Requisitos do problema:
Por favor, retome o texto abaixo sobre a Guerrilha do Araguaia e continue-o a partir da última frase.

Documento de origem:
O
governo, em especial a Secretaria dos Direitos Humanos da Presidência da
República, tem demonstrado interesse eloquente no sentido de garantir ao povo
brasileiro um direito à memória e à verdade, tema aliás recorrente em simpósios,
seminários e conferências dos mais importantes espaços universitários do Brasil
hoje. Nesse sentido, paralelo às discussões são abertos, também, espaços à
visitação, como o antigo prédio do DOI-CODI em São Paulo e multiplicam-se,
especialmente em Xambioá, hoje Tocantins, as expedições de busca por restos
mortais de ex-guerrilheiros do PC do B que foram executados pelo exército
durante a Guerrilha do Araguaia.
Durante
mais de 30 anos, familiares e sobreviventes da guerrilha tentam esclarecer os
fatos ocorridos no Araguaia e cobram uma reparação do Estado. O movimento
armado foi organizado em 1966, pelo PC do B (Partido Comunista do Brasil) na
divisa entre Tocantins, Pará e Maranhão, região conhecida como Bico do
Papagaio. Os guerrilheiros eram contrários ao regime militar e queriam
instituir um estado independente na região.

Dados disponíveis:
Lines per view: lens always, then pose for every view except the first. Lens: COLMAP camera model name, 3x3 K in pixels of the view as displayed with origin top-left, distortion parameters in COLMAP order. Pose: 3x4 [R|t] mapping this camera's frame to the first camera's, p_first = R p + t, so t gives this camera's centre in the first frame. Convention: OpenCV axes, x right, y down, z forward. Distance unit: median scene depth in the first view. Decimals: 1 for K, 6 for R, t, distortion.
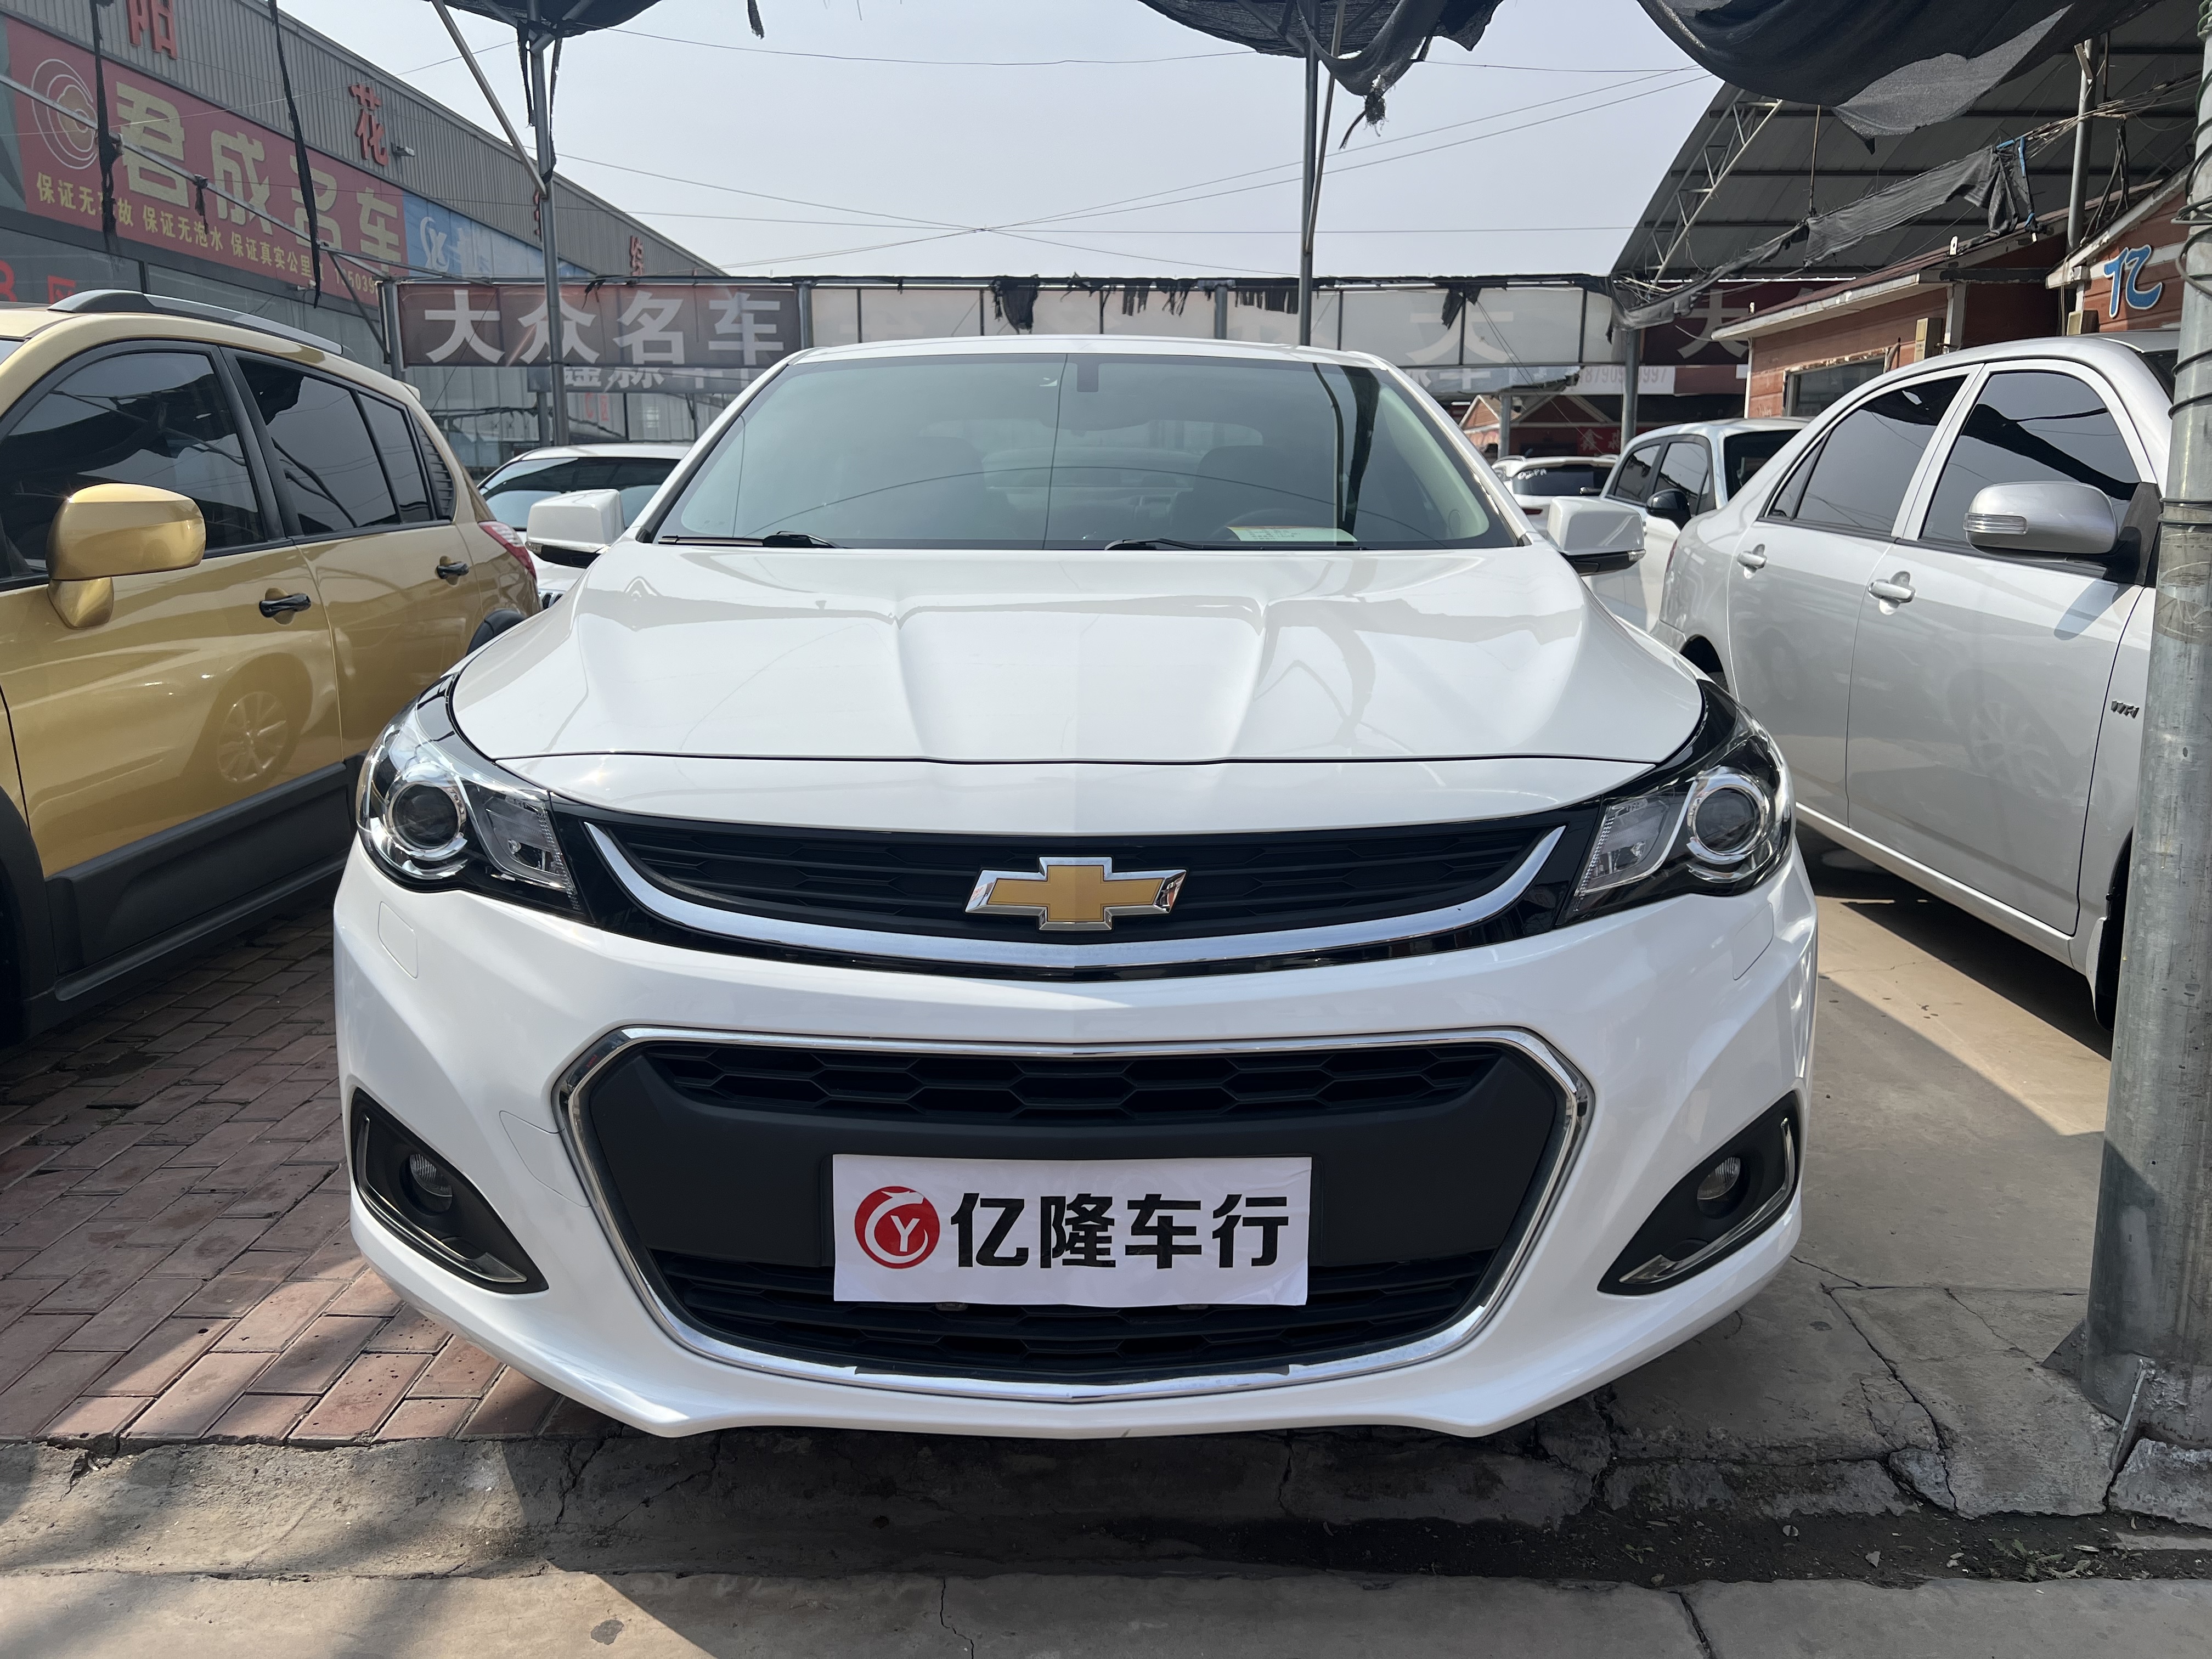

Resultado da tarefa:
Trabalho do GTA no Cemitério de Xambioá |
Soldados requerem às suas vítimas informações sobre as outras vítimas. |
Xambioá
é uma cidade às margens do Rio Araguaia, numa região fronteiriça entre
Tocantins, de um lado, e o Pará, do outro lado. As expedições concentraram-se nessa
cidade porque existe uma série de registros em livros, documentos e relatos relativos
à guerrilha que apontam Xambioá como o centro de coordenação das operações
contra a guerrilha, local de detenção de presos, tortura e execuções.
A
dificuldade de acesso às pistas levou o governo a, em 2010, criar um número
especial, 0800 605 50 00, para atender informantes que possam oferecer pistas
sobre prováveis locais em que se possam encontrar vestígios dos guerrilheiros. A verdade é que há uma dificuldade de aproximação do povo que tem uma memória ainda muito viva, embora traumática, da Guerrilha do Araguaia. Mas os intelectuais de gabinete, ao que tudo indica, ainda não souberem se aproximar disso.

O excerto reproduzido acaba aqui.